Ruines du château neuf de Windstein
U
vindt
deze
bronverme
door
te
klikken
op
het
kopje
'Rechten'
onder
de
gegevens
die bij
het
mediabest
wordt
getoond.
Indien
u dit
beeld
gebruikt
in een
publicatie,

- - - - - - -

WHAT THE EXERCISE ASKS: Nothing in the entries may be left out; each line is to be output exactly.

ANSWER SECTION:
Ruines du château neuf de Windstein
U
vindt
deze
bronverme
door
te
klikken
op
het
kopje
'Rechten'
onder
de
gegevens
die bij
het
mediabest
wordt
getoond.
Indien
u dit
beeld
gebruikt
in een
publicatie,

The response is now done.